======== INPUT

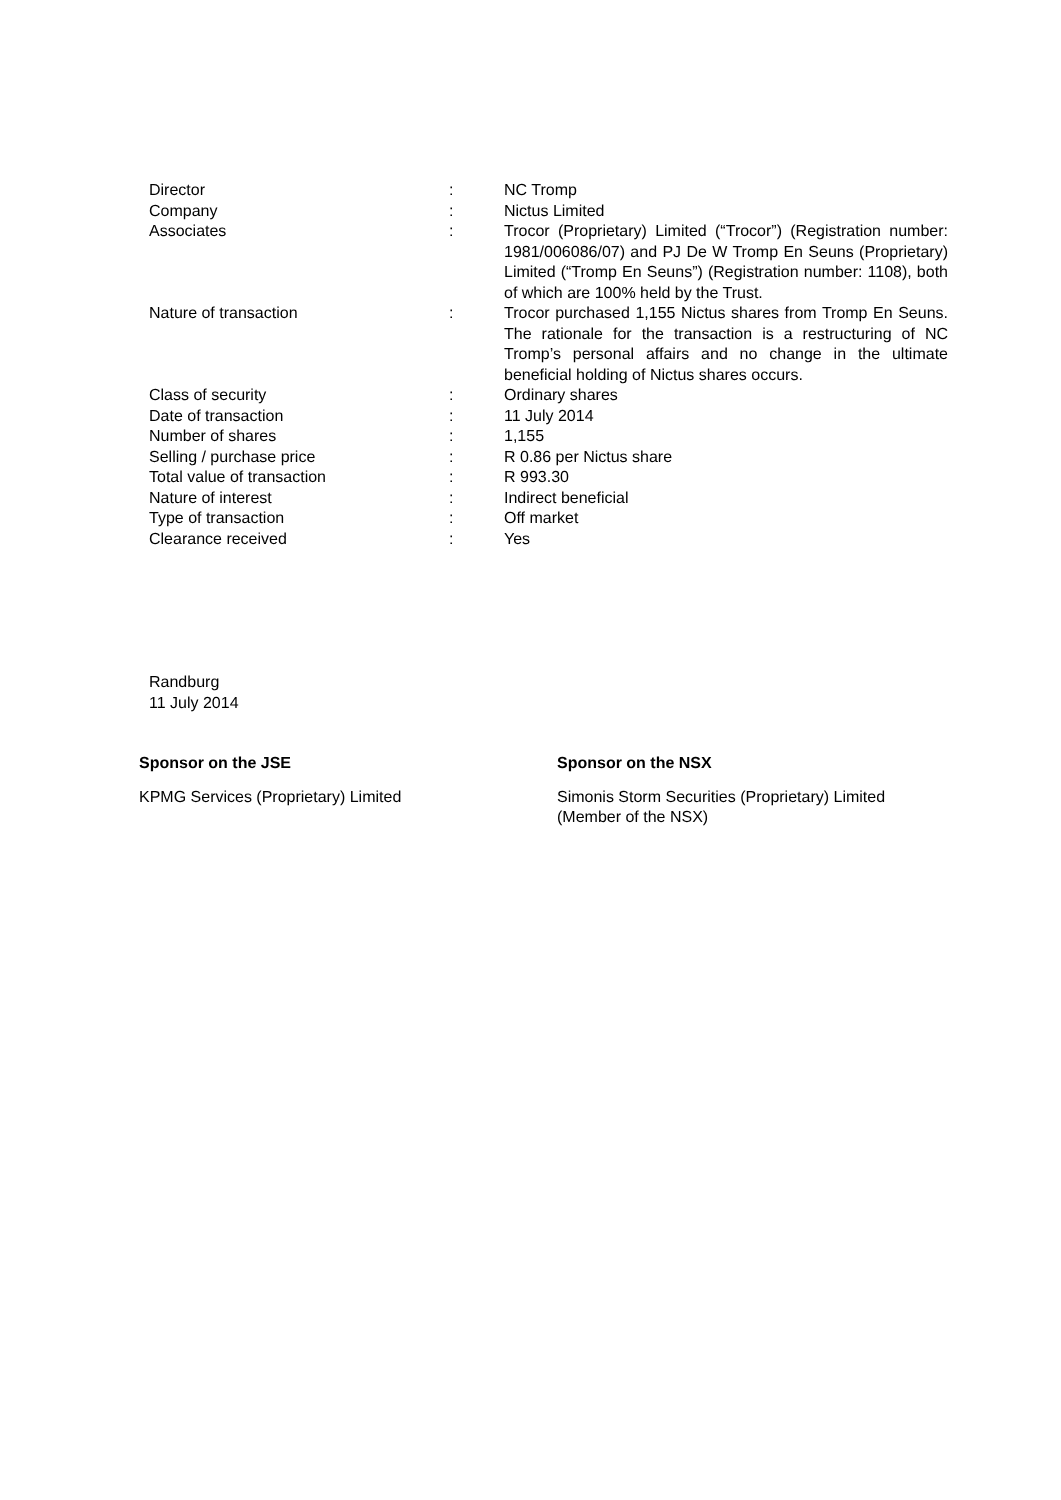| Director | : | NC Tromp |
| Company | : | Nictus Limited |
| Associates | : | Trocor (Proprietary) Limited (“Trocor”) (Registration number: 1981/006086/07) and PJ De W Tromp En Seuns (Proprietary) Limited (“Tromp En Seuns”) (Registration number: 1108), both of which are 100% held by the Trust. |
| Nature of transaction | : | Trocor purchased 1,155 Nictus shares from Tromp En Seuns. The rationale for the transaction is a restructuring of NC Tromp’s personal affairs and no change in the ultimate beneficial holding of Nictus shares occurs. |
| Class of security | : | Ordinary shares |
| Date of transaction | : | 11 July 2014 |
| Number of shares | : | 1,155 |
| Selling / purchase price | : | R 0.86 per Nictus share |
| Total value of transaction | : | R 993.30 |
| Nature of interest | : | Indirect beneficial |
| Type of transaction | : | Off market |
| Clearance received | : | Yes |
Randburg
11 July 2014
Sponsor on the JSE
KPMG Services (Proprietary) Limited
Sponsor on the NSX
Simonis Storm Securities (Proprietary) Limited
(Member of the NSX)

================

Would you reproduce, word for word, the lines from the one holding "KPMG Services (Proprietary) Limited" through the final line of the entries, both included?

KPMG Services (Proprietary) Limited
Sponsor on the NSX
Simonis Storm Securities (Proprietary) Limited
(Member of the NSX)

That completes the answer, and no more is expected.